My Christmas Present!

by laura on December 29, 2008

Singing BowlMy wonderful husband took a trip to Berkeley right before Christmas to be with his father, and together they found this beautiful Singing Bowl. It was the perfect gift and I am thrilled to own it! It takes a great deal of concentration and a steady hand to achieve a smooth, even ring without scraping. The bowl starts out with a lower frequency and overtones, and as the energy builds, the lower fundamentals drop out and the higher overtones really start to ring. I can feel the vibrations buzzing around my eyes and in my sinuses. I think it would be beneficial for a cold or congestion. It’s quite energizing. I am interested in learning more about these types of bowls, their use in meditation and their healing properties. They can be really expensive, particularly the antique ones, which apparently become richer in tone as they age. Last Christmas my mom bought me some gorgeous Tingsha bells, but I seem to have lost them! I could just cry. I’m sure they are buried away in my house somewhere, in the same black hole where all the socks seem to end up.

Being a singer, I am fascinated by the connection between yoga and music. The two disciplines truly complement each other. I haven’t been singing as much as I used to because I found that the competitive music world was making me unhappy. I used to beat myself up after every performance, focusing on all the things I could have done better. But singing doesn’t have to be an ego-driven pursuit. It can be done for the pure joy of creating something from your heart and soul. That is how I want to live my life. To do things because they bring joy to me and to the people around me. I believe my singing comes from a more authentic, less studied place now as I have discovered yoga. I feel a deep respect for my body and what it is capable of, finding beauty in its “flaws” and weaknesses. Like my bowl, whose little imperfections and subtle differences simply add to the unique character of it’s sound.

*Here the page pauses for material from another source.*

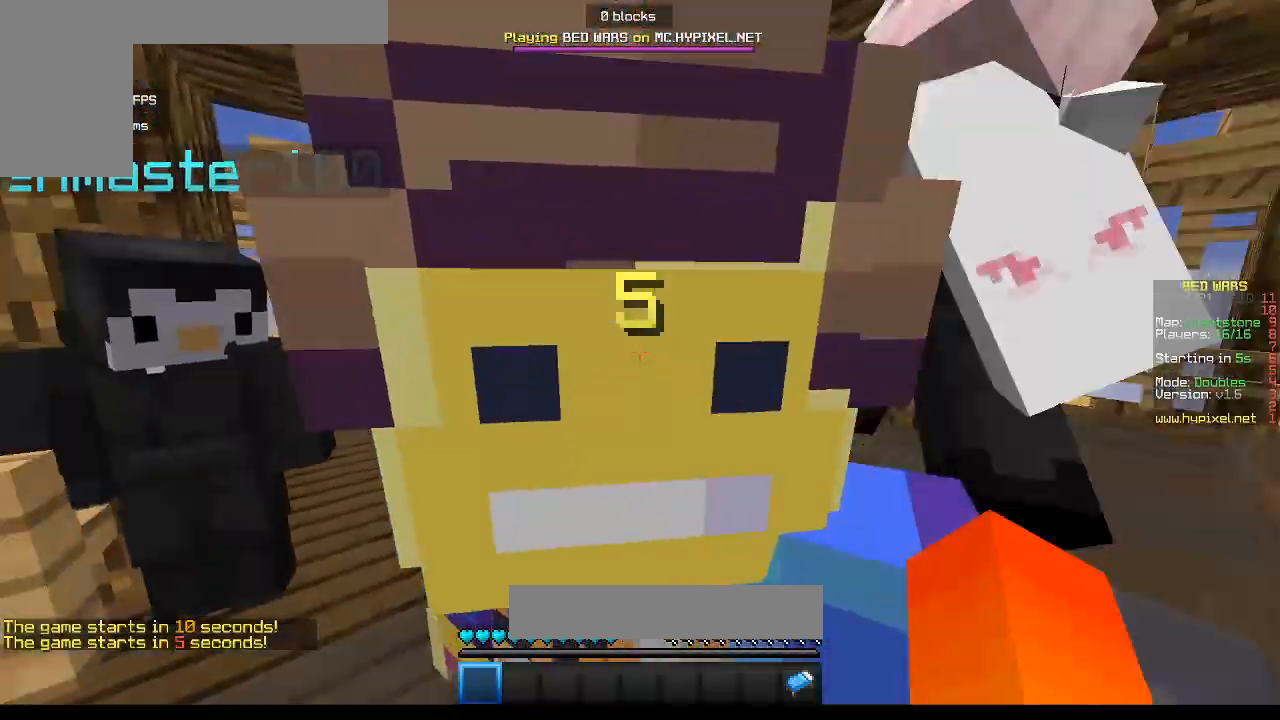
{"keys": [], "mouse": [], "events": []}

{ 1 comment… read it below or add one }

Becky Sharp December 30, 2008 at 10:54 am

You’re right, Laura. You should sing for the joy of singing. I sang a solo at a baptism the other night, and you know that I am no vocal soloist! I wanted to beat myself up afterward, because my voice quivered a bit, and I messed up a couple of the lyrics. But the lady who got baptized was so touched by the fact that I sang her favorite hymn for her, that nothing else mattered. It was the flaws and innocence of my voice that carried the message. So yes, we definitely have to find beauty in our weaknesses. Other people do, why can’t we?